Listen to Your Heart (You Knees, Your Spine…..)

knees 2Monday night at kickboxing, we did lots of squats and lunges, really giving my knee a workout.  It’s pushing back.  The discomfort is coming from the tissue around the joint more than from inside it; so, I don’t think I did any damage – I just irritated the thing.  But, just in case, I’ve worn my brace for three days and used modified techniques during Wednesday’s class. My knee is complaining and I’m listening to it.

When I talked about first going back to kickboxing class I gave this advice:

  1. talk to your doctor to make sure your body can handle it – seriously, a heart attack on the treadmill is just a buzzkill for everybody,
  2. consult a professional (a certified personal trainer, if possible) and ask for their help in developing a program that works for you,
  3. DO SOMETHING YOU ENJOY! If you hate it or just tolerate it, you’ll never stick with it.

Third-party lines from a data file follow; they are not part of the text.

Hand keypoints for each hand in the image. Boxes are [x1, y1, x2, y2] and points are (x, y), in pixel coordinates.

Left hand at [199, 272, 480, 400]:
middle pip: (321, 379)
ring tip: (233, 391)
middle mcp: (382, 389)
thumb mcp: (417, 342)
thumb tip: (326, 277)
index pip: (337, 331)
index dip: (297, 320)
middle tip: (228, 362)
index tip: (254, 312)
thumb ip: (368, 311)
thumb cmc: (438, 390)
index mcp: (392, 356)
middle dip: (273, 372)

Let me add to that: 4. listen to your body.

Now, when I say that, I mean listen to REAL complaints, not those whiny ones we make up to avoid doing crunches when we’d rather be climbing into a bag of jalapeno potato chips.  (Potential TMI warning) When I set out for a long walk or run, I always empty my bladder first (never pass up an opportunity to use the restroom – life wisdom there at no extra charge).  Regardless, about five minutes into my adventure, my bladder sends out distress signals a la Titanic.  “Return to port! Return to port! Leak detected in the hold!”  Pssst!  Guess what.  My bladder is lying to me.

Often when I start a workout, I begin to feel very tired and I start to think that there’s no way I can finish it; so, I should just lie down right now.  Again, my body is lying to me.

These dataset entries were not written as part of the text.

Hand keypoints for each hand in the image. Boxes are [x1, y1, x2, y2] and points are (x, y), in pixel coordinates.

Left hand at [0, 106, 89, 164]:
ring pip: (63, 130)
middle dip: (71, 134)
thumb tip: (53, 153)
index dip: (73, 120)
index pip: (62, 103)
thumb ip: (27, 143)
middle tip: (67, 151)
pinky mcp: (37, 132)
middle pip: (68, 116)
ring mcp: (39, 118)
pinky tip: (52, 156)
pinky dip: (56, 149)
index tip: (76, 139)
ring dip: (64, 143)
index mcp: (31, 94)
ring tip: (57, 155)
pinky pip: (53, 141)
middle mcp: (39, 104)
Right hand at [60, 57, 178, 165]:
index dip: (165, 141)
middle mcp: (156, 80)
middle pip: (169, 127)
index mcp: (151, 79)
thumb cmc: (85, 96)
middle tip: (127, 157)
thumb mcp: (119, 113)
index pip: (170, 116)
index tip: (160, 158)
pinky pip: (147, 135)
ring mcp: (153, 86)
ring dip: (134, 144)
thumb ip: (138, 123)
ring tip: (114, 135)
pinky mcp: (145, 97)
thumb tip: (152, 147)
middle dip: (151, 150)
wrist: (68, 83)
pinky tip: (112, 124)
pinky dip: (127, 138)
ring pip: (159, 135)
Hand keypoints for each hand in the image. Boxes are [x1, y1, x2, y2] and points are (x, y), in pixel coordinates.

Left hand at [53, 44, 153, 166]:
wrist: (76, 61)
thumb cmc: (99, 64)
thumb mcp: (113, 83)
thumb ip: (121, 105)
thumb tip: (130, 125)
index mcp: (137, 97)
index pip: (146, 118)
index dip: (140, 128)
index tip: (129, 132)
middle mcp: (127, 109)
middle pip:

I have to watch closely to discern truth from falsehood: to know when a muscle says, “I’m tired” and it’s really saying’ “I want to watch cartoons.”  Or when it’s really saying, “I’m about to pull, tear or otherwise jack up your world.”

I’m fairly new to all of this fitness stuff – just a couple of years old, really; so, I’m still learning to differentiate the signals. Given the spontaneous injuries professional athletes suffer, I’m not sure that anyone can ever completely do it.  However, to avoid injury and lose the ground we’ve gained, we’ve got to tune in and at least give it an honest try.